Recorded information —
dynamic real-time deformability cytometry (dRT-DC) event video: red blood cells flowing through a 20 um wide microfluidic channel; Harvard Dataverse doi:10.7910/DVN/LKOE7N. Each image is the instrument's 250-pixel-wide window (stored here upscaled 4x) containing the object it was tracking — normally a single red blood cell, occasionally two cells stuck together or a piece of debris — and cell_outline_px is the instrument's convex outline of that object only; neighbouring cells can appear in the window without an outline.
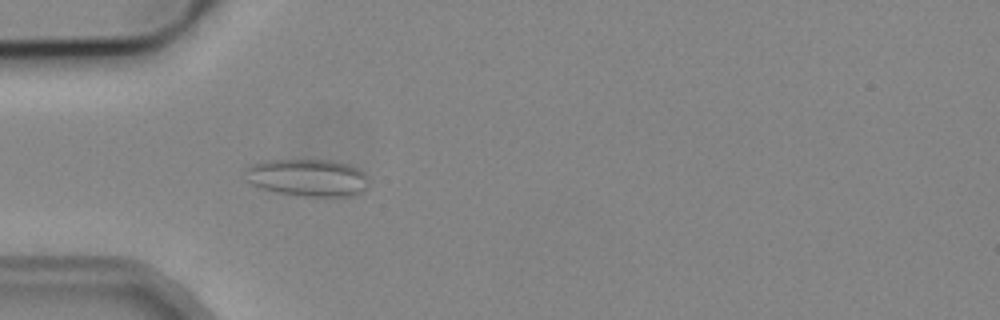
{"species": "common noctule bat (a hibernating species)", "species_latin": "Nyctalus noctula", "temperature_condition": "cold", "stored_images_in_passage": 5, "camera_frame_rate_fps": 3000, "um_per_image_px": 0.085, "animal": {"sex": "male", "body_mass_g": 19.2, "forearm_length_mm": 51.8}, "frame": {"image": 1, "passage_image": 5, "time_ms": 5.667, "image_size_px": [1000, 320], "cell_outline_px": [[364, 192], [356, 196], [304, 196], [276, 192], [252, 184], [248, 180], [248, 168], [252, 164], [268, 160], [328, 160], [348, 164], [364, 172]], "centroid_in_image_um": [26.17, 15.1], "position_along_channel_um": 58.8, "area_um2": 26.24}}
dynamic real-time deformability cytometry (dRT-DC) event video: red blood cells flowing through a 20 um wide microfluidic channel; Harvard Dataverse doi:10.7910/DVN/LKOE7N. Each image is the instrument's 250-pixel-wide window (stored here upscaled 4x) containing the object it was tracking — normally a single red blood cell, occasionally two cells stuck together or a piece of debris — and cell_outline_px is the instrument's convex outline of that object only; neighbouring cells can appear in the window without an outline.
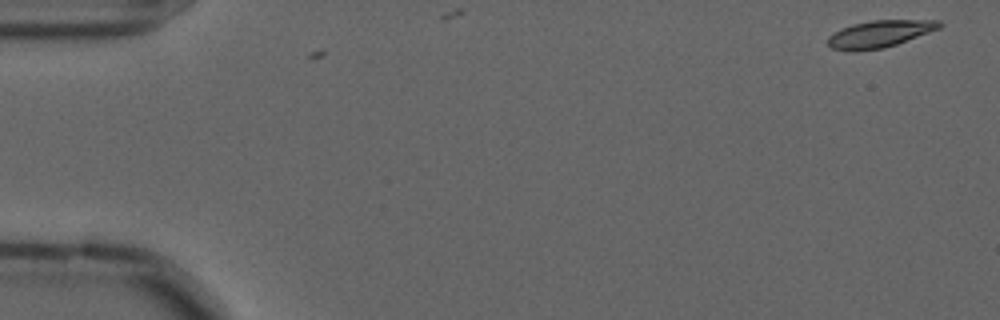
{"species": "common noctule bat (a hibernating species)", "species_latin": "Nyctalus noctula", "temperature_condition": "cold", "stored_images_in_passage": 4, "camera_frame_rate_fps": 3000, "um_per_image_px": 0.085, "animal": {"sex": "male", "forearm_length_mm": 52.5}, "frame": {"image": 1, "passage_image": 1, "time_ms": 0.0, "image_size_px": [1000, 320], "cell_outline_px": [[944, 24], [940, 28], [896, 44], [884, 48], [852, 52], [832, 48], [828, 44], [828, 36], [840, 28], [852, 24], [872, 20], [940, 20]], "centroid_in_image_um": [74.75, 2.88], "position_along_channel_um": 10.2, "area_um2": 17.63}}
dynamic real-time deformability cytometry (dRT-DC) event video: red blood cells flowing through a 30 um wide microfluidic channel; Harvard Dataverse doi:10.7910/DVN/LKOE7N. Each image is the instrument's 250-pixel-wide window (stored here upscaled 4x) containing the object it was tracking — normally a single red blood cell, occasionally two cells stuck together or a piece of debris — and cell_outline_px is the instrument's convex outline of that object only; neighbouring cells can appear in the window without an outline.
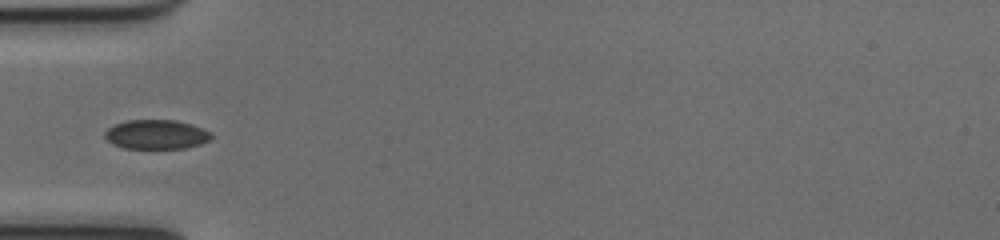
{"species": "common noctule bat (a hibernating species)", "species_latin": "Nyctalus noctula", "temperature_condition": "cold", "stored_images_in_passage": 35, "camera_frame_rate_fps": 3000, "um_per_image_px": 0.085, "animal": {"sex": "female", "body_mass_g": 17.0, "forearm_length_mm": 48.0}, "frame": {"image": 1, "passage_image": 1, "time_ms": 0.0, "image_size_px": [1000, 240], "cell_outline_px": [[212, 136], [208, 140], [200, 144], [184, 148], [124, 148], [112, 144], [104, 136], [104, 132], [108, 128], [116, 124], [128, 120], [176, 120], [192, 124], [212, 132]], "centroid_in_image_um": [13.29, 11.42], "position_along_channel_um": 71.7, "area_um2": 18.15}}
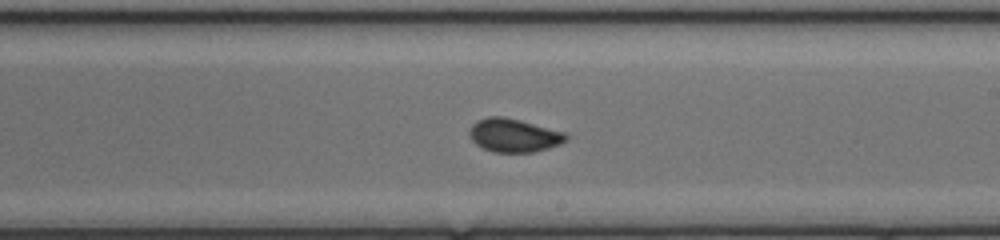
{"frame": {"image": 2, "passage_image": 14, "time_ms": 4.333, "image_size_px": [1000, 240], "cell_outline_px": [[568, 140], [560, 144], [548, 148], [532, 152], [492, 152], [476, 144], [472, 140], [468, 132], [472, 124], [476, 120], [488, 116], [504, 116], [520, 120], [564, 132], [568, 136]], "centroid_in_image_um": [43.66, 11.49], "position_along_channel_um": 245.3, "area_um2": 18.84}}
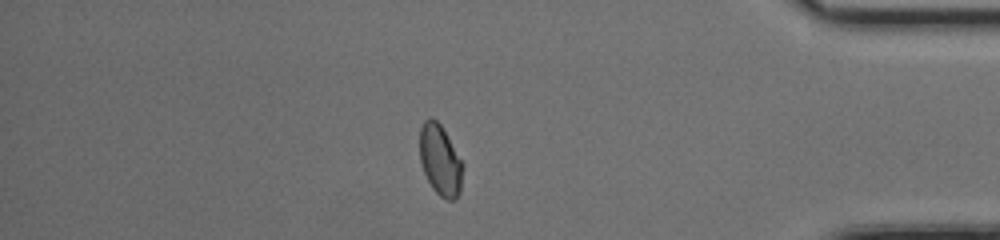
{"frame": {"image": 3, "passage_image": 28, "time_ms": 9.0, "image_size_px": [1000, 240], "cell_outline_px": [[464, 164], [460, 192], [456, 200], [448, 200], [440, 196], [432, 188], [424, 172], [420, 160], [420, 128], [424, 120], [428, 116], [432, 116], [440, 124]], "centroid_in_image_um": [37.42, 13.61], "position_along_channel_um": 397.8, "area_um2": 17.86}, "authors_computed_cell_mechanics": {"area_um2": 18.3226, "velocity_mm_per_s": 3.9893, "shape_relaxation_time_tau1_ms": 7.6302, "shape_relaxation_time_tau2_ms": null, "deformation_change_tau1": 0.1052, "deformation_change_tau2": null}}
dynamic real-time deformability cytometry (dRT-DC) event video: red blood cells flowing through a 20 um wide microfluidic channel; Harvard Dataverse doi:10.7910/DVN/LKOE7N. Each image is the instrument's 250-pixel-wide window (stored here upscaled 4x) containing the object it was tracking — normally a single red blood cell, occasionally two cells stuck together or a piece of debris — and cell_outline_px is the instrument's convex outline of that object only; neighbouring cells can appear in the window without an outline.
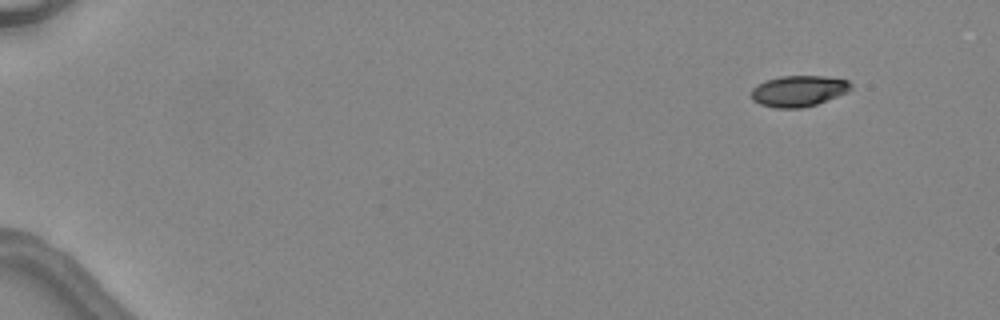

Instructions to follow —
Can the entries above be repeated exactly, without their pictures?

Exercise result —
dynamic real-time deformability cytometry (dRT-DC) event video: red blood cells flowing through a 20 um wide microfluidic channel; Harvard Dataverse doi:10.7910/DVN/LKOE7N. Each image is the instrument's 250-pixel-wide window (stored here upscaled 4x) containing the object it was tracking — normally a single red blood cell, occasionally two cells stuck together or a piece of debris — and cell_outline_px is the instrument's convex outline of that object only; neighbouring cells can appear in the window without an outline.
{"species": "common noctule bat (a hibernating species)", "species_latin": "Nyctalus noctula", "temperature_condition": "cold", "stored_images_in_passage": 5, "camera_frame_rate_fps": 3000, "um_per_image_px": 0.085, "animal": {"sex": "male", "body_mass_g": 19.2, "forearm_length_mm": 51.8}, "frame": {"image": 1, "passage_image": 5, "time_ms": 5.667, "image_size_px": [1000, 320], "cell_outline_px": [[364, 192], [356, 196], [304, 196], [276, 192], [252, 184], [248, 180], [248, 168], [252, 164], [268, 160], [328, 160], [348, 164], [364, 172]], "centroid_in_image_um": [26.17, 15.1], "position_along_channel_um": 58.8, "area_um2": 26.24}}
dynamic real-time deformability cytometry (dRT-DC) event video: red blood cells flowing through a 20 um wide microfluidic channel; Harvard Dataverse doi:10.7910/DVN/LKOE7N. Each image is the instrument's 250-pixel-wide window (stored here upscaled 4x) containing the object it was tracking — normally a single red blood cell, occasionally two cells stuck together or a piece of debris — and cell_outline_px is the instrument's convex outline of that object only; neighbouring cells can appear in the window without an outline.
{"species": "common noctule bat (a hibernating species)", "species_latin": "Nyctalus noctula", "temperature_condition": "cold", "stored_images_in_passage": 4, "camera_frame_rate_fps": 3000, "um_per_image_px": 0.085, "animal": {"sex": "male", "forearm_length_mm": 52.5}, "frame": {"image": 1, "passage_image": 1, "time_ms": 0.0, "image_size_px": [1000, 320], "cell_outline_px": [[944, 24], [940, 28], [896, 44], [884, 48], [852, 52], [832, 48], [828, 44], [828, 36], [840, 28], [852, 24], [872, 20], [940, 20]], "centroid_in_image_um": [74.75, 2.88], "position_along_channel_um": 10.2, "area_um2": 17.63}}
dynamic real-time deformability cytometry (dRT-DC) event video: red blood cells flowing through a 30 um wide microfluidic channel; Harvard Dataverse doi:10.7910/DVN/LKOE7N. Each image is the instrument's 250-pixel-wide window (stored here upscaled 4x) containing the object it was tracking — normally a single red blood cell, occasionally two cells stuck together or a piece of debris — and cell_outline_px is the instrument's convex outline of that object only; neighbouring cells can appear in the window without an outline.
{"species": "common noctule bat (a hibernating species)", "species_latin": "Nyctalus noctula", "temperature_condition": "cold", "stored_images_in_passage": 35, "camera_frame_rate_fps": 3000, "um_per_image_px": 0.085, "animal": {"sex": "female", "body_mass_g": 17.0, "forearm_length_mm": 48.0}, "frame": {"image": 1, "passage_image": 1, "time_ms": 0.0, "image_size_px": [1000, 240], "cell_outline_px": [[212, 136], [208, 140], [200, 144], [184, 148], [124, 148], [112, 144], [104, 136], [104, 132], [108, 128], [116, 124], [128, 120], [176, 120], [192, 124], [212, 132]], "centroid_in_image_um": [13.29, 11.42], "position_along_channel_um": 71.7, "area_um2": 18.15}}
{"frame": {"image": 2, "passage_image": 14, "time_ms": 4.333, "image_size_px": [1000, 240], "cell_outline_px": [[568, 140], [560, 144], [548, 148], [532, 152], [492, 152], [476, 144], [472, 140], [468, 132], [472, 124], [476, 120], [488, 116], [504, 116], [520, 120], [564, 132], [568, 136]], "centroid_in_image_um": [43.66, 11.49], "position_along_channel_um": 245.3, "area_um2": 18.84}}
{"frame": {"image": 3, "passage_image": 28, "time_ms": 9.0, "image_size_px": [1000, 240], "cell_outline_px": [[464, 164], [460, 192], [456, 200], [448, 200], [440, 196], [432, 188], [424, 172], [420, 160], [420, 128], [424, 120], [428, 116], [432, 116], [440, 124]], "centroid_in_image_um": [37.42, 13.61], "position_along_channel_um": 397.8, "area_um2": 17.86}, "authors_computed_cell_mechanics": {"area_um2": 18.3226, "velocity_mm_per_s": 3.9893, "shape_relaxation_time_tau1_ms": 7.6302, "shape_relaxation_time_tau2_ms": null, "deformation_change_tau1": 0.1052, "deformation_change_tau2": null}}
dynamic real-time deformability cytometry (dRT-DC) event video: red blood cells flowing through a 20 um wide microfluidic channel; Harvard Dataverse doi:10.7910/DVN/LKOE7N. Each image is the instrument's 250-pixel-wide window (stored here upscaled 4x) containing the object it was tracking — normally a single red blood cell, occasionally two cells stuck together or a piece of debris — and cell_outline_px is the instrument's convex outline of that object only; neighbouring cells can appear in the window without an outline.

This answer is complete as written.